Debate according to whom, Dutch nationalists? Americans who try to frame things in borders that didn't actually exist in 1680? According to a source with a point of view that is ignoring every known fact? How about the fact that the settlers would have seen themselves as Deitsch, which is neither Deutsch nor Dutch, or the fact that the dialect they would have spoke spread from across these imaginary Dutch Deutsch borders which did not even exist in 1680? Or how about the fact that the Dutch population was up to 60% immigrant from the surrounding regions and "German" hinterland in the first place, and that the settlers in Pennsylvania had first lived in the Netherlands, then located to "Germany" and only then relocated to the United States? This article is pure misinformation and garbage, pot stirring for no reason. Who is questioning this name "Germantown" other than some Dutch-sounding writer who nobody has ever heard of? Why does this have such weight in an article, especially when it appears to be added by a user who has been banned? "Nevertheless" named - as in they ignored this fact and the town took the name anyway? What a bunch of goofy POV-pushing nonsense. But go ahead, revert me. I have better things to do than fix this terrible article on the anniversary of German-American Day, anyway.

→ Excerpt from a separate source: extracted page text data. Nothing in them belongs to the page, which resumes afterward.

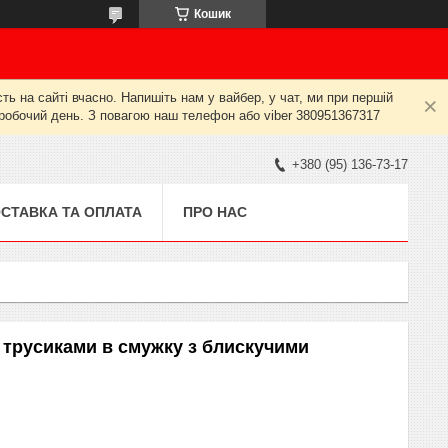
Кошик
ь на сайті вчасно. Напишіть нам у вайбер, у чат, ми при першій
й робочий день. З повагою наш телефон або viber 380951367317
+380 (95) 136-73-17
СТАВКА ТА ОПЛАТА
ПРО НАС
 трусиками в смужку з блискучими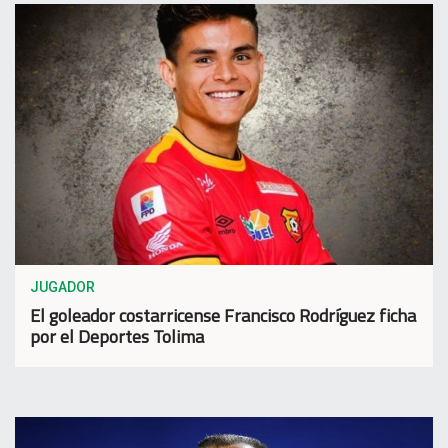
JUGADOR
El goleador costarricense Francisco Rodríguez ficha
por el Deportes Tolima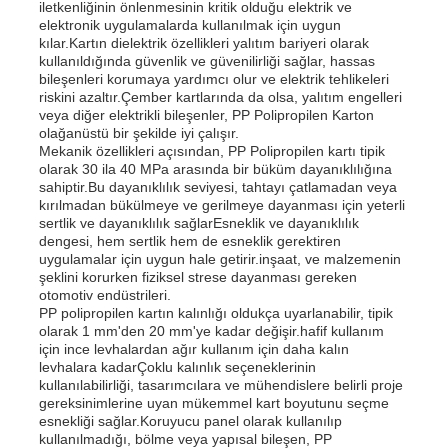
iletkenliğinin önlenmesinin kritik olduğu elektrik ve
elektronik uygulamalarda kullanılmak için uygun
kılar.Kartın dielektrik özellikleri yalıtım bariyeri olarak
kullanıldığında güvenlik ve güvenilirliği sağlar, hassas
bileşenleri korumaya yardımcı olur ve elektrik tehlikeleri
riskini azaltır.Çember kartlarında da olsa, yalıtım engelleri
veya diğer elektrikli bileşenler, PP Polipropilen Karton
olağanüstü bir şekilde iyi çalışır.
Mekanik özellikleri açısından, PP Polipropilen kartı tipik
olarak 30 ila 40 MPa arasında bir büküm dayanıklılığına
sahiptir.Bu dayanıklılık seviyesi, tahtayı çatlamadan veya
kırılmadan bükülmeye ve gerilmeye dayanması için yeterli
sertlik ve dayanıklılık sağlarEsneklik ve dayanıklılık
dengesi, hem sertlik hem de esneklik gerektiren
uygulamalar için uygun hale getirir.inşaat, ve malzemenin
şeklini korurken fiziksel strese dayanması gereken
otomotiv endüstrileri.
PP polipropilen kartın kalınlığı oldukça uyarlanabilir, tipik
Ana sayfa
olarak 1 mm'den 20 mm'ye kadar değişir.hafif kullanım
için ince levhalardan ağır kullanım için daha kalın
levhalara kadarÇoklu kalınlık seçeneklerinin
Ürünler
kullanılabilirliği, tasarımcılara ve mühendislere belirli proje
gereksinimlerine uyan mükemmel kart boyutunu seçme
esnekliği sağlar.Koruyucu panel olarak kullanılıp
kullanılmadığı, bölme veya yapısal bileşen, PP
Hakkımızda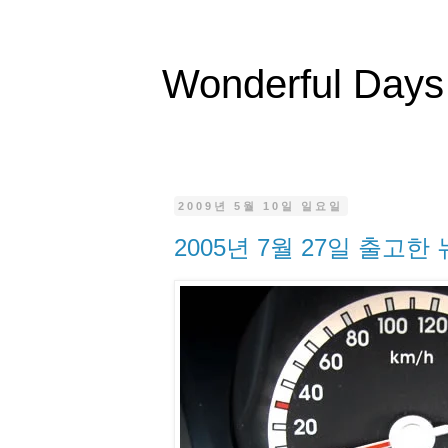
Wonderful Days
2009년 5월 10일 일요일
2005년 7월 27일 출고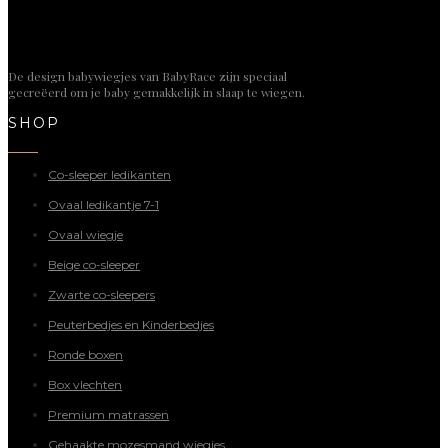
De design babywiegjes van BabyRace zijn speciaal
gecreëerd om je baby gemakkelijk in slaap te wiegen.
SHOP
Co-sleeper ledikanten
Ovaal ledikantje 7-1
Ovaal wiegje
Beige co-sleeper
Zwarte co-sleepers
Peuterbedjes en Kinderbedjes
Ronde boxen
Box vlechten
Premium matrassen
Gehaakte mozesmand wiegjes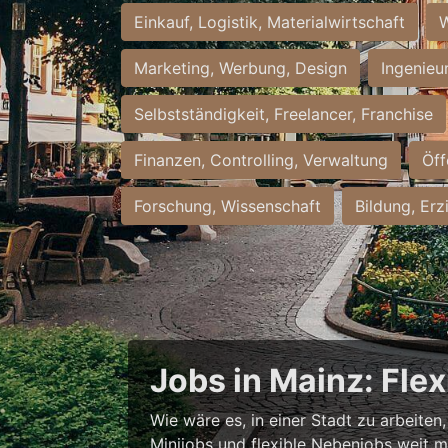
Einkauf, Logistik, Materialwirtschaft
W
Marketing, Werbung, Design
Ingenieu
Selbstständigkeit, Freelancer, Franchise
Finanzen, Controlling, Verwaltung
Öff
Forschung, Wissenschaft
Bildung, Erz
Jobs in Mainz: Fle
Wie wäre es, in einer Stadt zu arbeiten
Minijobs und flexible Nebenjobs weit me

Glad to know truth about a town's name is whatever some Dutch linguist decides it is.
the founding of Germantown on October 6, 1683, was to provide the date for German-American Day, citation needed though many of the first thirteen Quaker and Mennonite families in Germantown came from the Netherlands rather than from Germany; until 1710, according to linguist Nicoline van der Sijs, "Germantown remained predominantly Dutch". [1] [2] The town was nevertheless named Germantown, as the direct vicinity of the settlement was inhabited by fifty-four German families who had accompanied Johan Printz to the Swedish settlement on the Delaware several years earlier and had resettled themselves.